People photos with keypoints
╔══
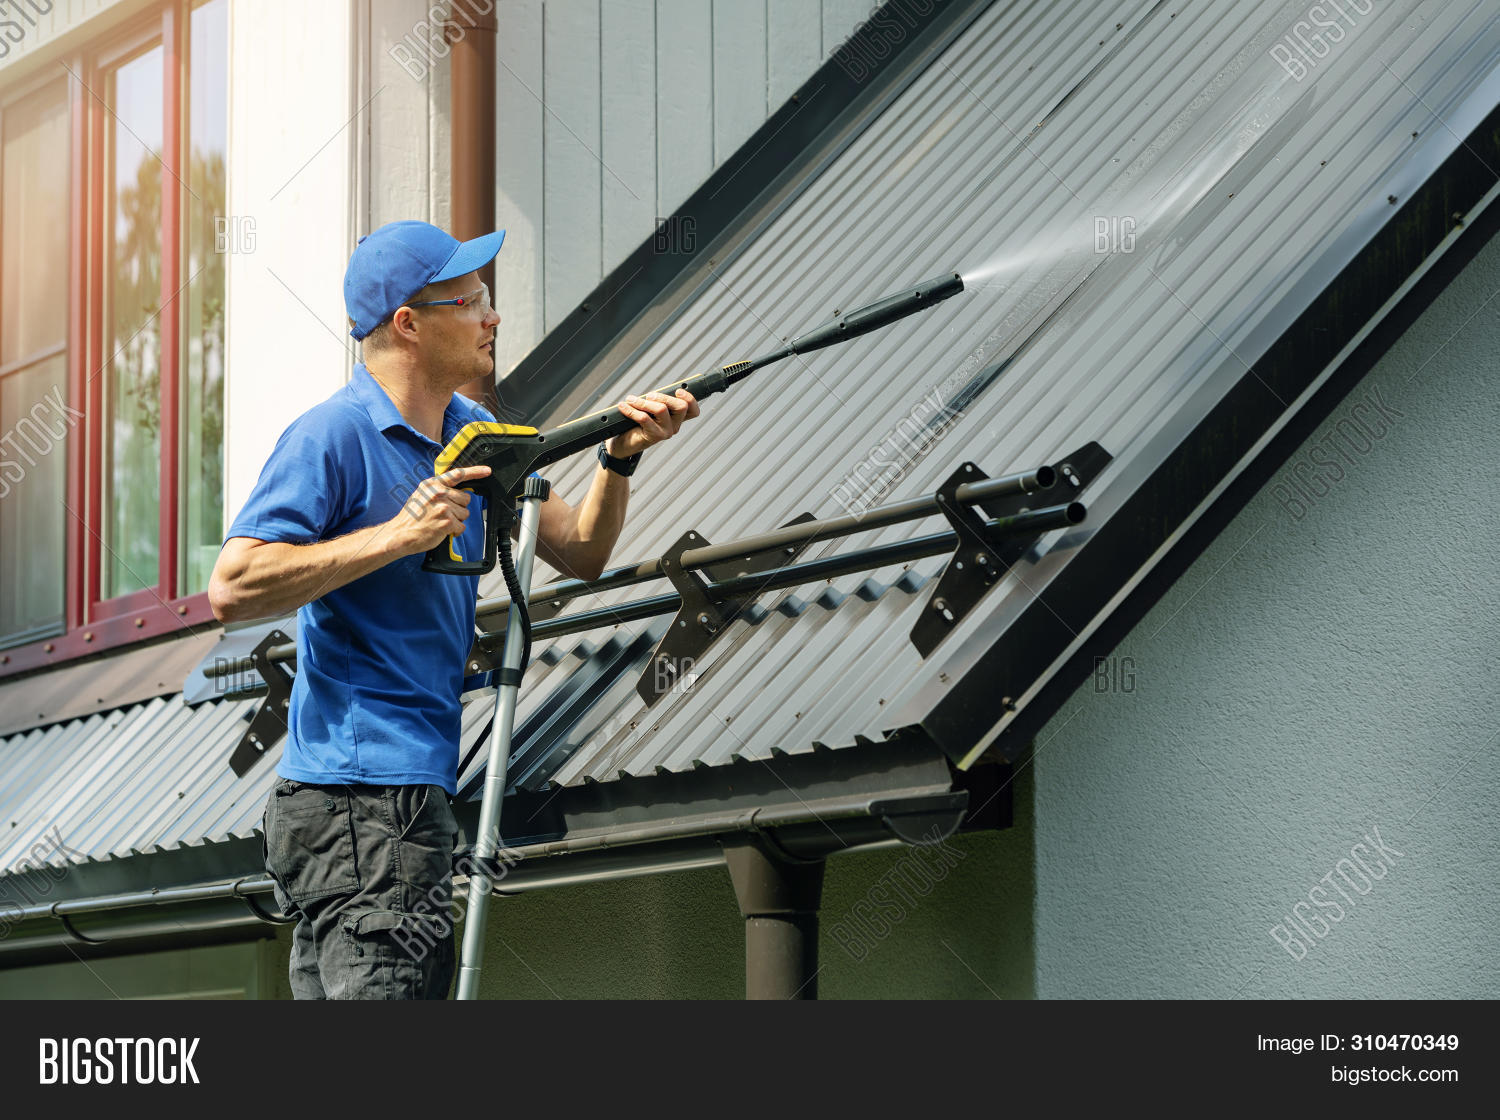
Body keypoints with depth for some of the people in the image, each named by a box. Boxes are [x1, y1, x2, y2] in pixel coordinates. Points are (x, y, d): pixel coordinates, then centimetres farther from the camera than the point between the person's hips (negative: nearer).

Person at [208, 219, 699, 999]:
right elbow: (232, 590, -20)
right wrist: (398, 535, -21)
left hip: (418, 787, 9)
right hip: (359, 801, -9)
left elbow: (580, 553, 18)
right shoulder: (332, 437, -11)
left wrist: (620, 457, 0)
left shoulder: (472, 434, 15)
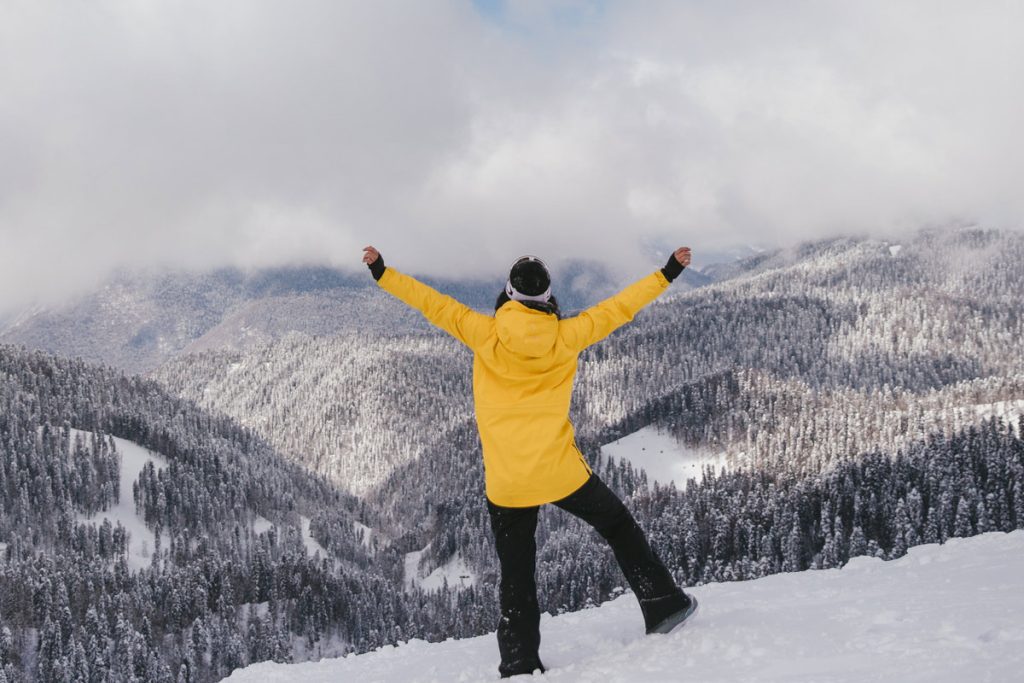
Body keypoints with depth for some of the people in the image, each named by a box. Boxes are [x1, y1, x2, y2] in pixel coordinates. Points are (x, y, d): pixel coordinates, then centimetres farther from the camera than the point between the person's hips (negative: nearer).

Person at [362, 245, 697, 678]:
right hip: (560, 471, -1)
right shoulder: (565, 336, -3)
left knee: (516, 578, 12)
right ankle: (662, 606, 23)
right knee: (618, 526, 22)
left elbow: (433, 304, 2)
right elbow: (618, 309, 4)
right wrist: (667, 274, 14)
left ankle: (519, 666, 12)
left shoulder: (483, 334, -3)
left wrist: (383, 274, 12)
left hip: (505, 484, 1)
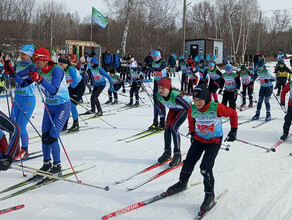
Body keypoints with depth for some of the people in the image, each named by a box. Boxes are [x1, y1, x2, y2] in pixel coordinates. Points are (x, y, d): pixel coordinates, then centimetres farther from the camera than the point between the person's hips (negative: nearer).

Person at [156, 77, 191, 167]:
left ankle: (177, 155, -10)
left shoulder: (175, 96, -42)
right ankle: (167, 152, 10)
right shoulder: (159, 95, -23)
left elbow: (189, 108, -35)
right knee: (167, 127, -8)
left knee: (173, 128, -19)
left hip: (184, 108, -6)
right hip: (173, 109, 6)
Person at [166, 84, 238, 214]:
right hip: (198, 139, 5)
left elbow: (233, 114, -9)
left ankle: (209, 195, 4)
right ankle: (182, 183, 34)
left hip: (214, 140, -4)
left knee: (205, 168, -15)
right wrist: (192, 132, 16)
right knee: (188, 163, 7)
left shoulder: (217, 108, -26)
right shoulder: (192, 109, -13)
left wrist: (233, 130, -6)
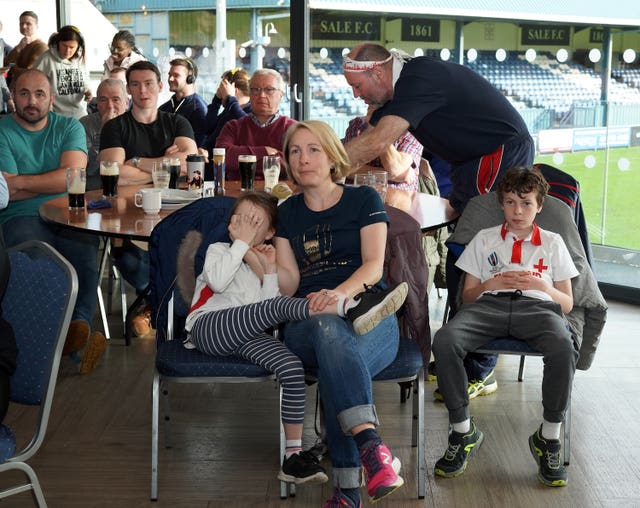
╚══
• _Assigned task_
Retype all the lines of the records above word for word, leaving out the pictures.

• _Answer to the exercise_
Body keypoints with depth for some of the people in the image, each named by a box. Boxes are [x1, y1, x2, y2] in pixel coordinates. Points are (x, y, d): pixel coordinates, then centimetres farther from the camera than the point between the person's hips (negative: nearer).

Person at [208, 219, 699, 999]:
right elbow: (232, 590, -20)
right wrist: (398, 535, -21)
left hip: (418, 787, 9)
right hip: (359, 801, -9)
left elbow: (580, 553, 18)
right shoulder: (332, 437, -11)
left wrist: (620, 457, 0)
left shoulder: (472, 434, 15)
Body keypoints with depth for some of the people in the image, each named by a box. Boxes are [x1, y1, x2, y2] in pixel coordinates. Points are (x, y, d): pixel coordinates, then centimetres farther from the camera than the point between the person's hips (negative: nearer).

Person at [362, 245, 697, 678]:
right hip: (560, 471, -1)
right shoulder: (565, 336, -3)
left knee: (516, 578, 12)
right ankle: (662, 606, 23)
right knee: (618, 526, 22)
left elbow: (433, 304, 2)
right elbow: (618, 309, 4)
right wrist: (667, 274, 14)
left ankle: (519, 666, 12)
left shoulder: (483, 334, -3)
left wrist: (383, 274, 12)
left hip: (505, 484, 1)
Body keypoints with depth for some of the people in the image, each named by a box. Boxes are [x1, y1, x2, y2] in pixel coordinates. Points are (x, y, d): pixel coordinates, then centimetres farther from the camera than the point between the person's hips (negative: nearer).

Person at [156, 77, 191, 167]:
left ankle: (177, 155, -10)
left shoulder: (175, 96, -42)
right ankle: (167, 152, 10)
right shoulder: (159, 95, -23)
left elbow: (189, 108, -35)
right knee: (167, 127, -8)
left knee: (173, 128, -19)
left hip: (184, 108, -6)
right hip: (173, 109, 6)
Person at [166, 84, 238, 214]:
right hip: (198, 139, 5)
left elbow: (233, 114, -9)
left ankle: (209, 195, 4)
right ankle: (182, 183, 34)
left hip: (214, 140, -4)
left knee: (205, 168, -15)
right wrist: (192, 132, 16)
right knee: (188, 163, 7)
left shoulder: (217, 108, -26)
right shoulder: (192, 109, -13)
left wrist: (233, 130, -6)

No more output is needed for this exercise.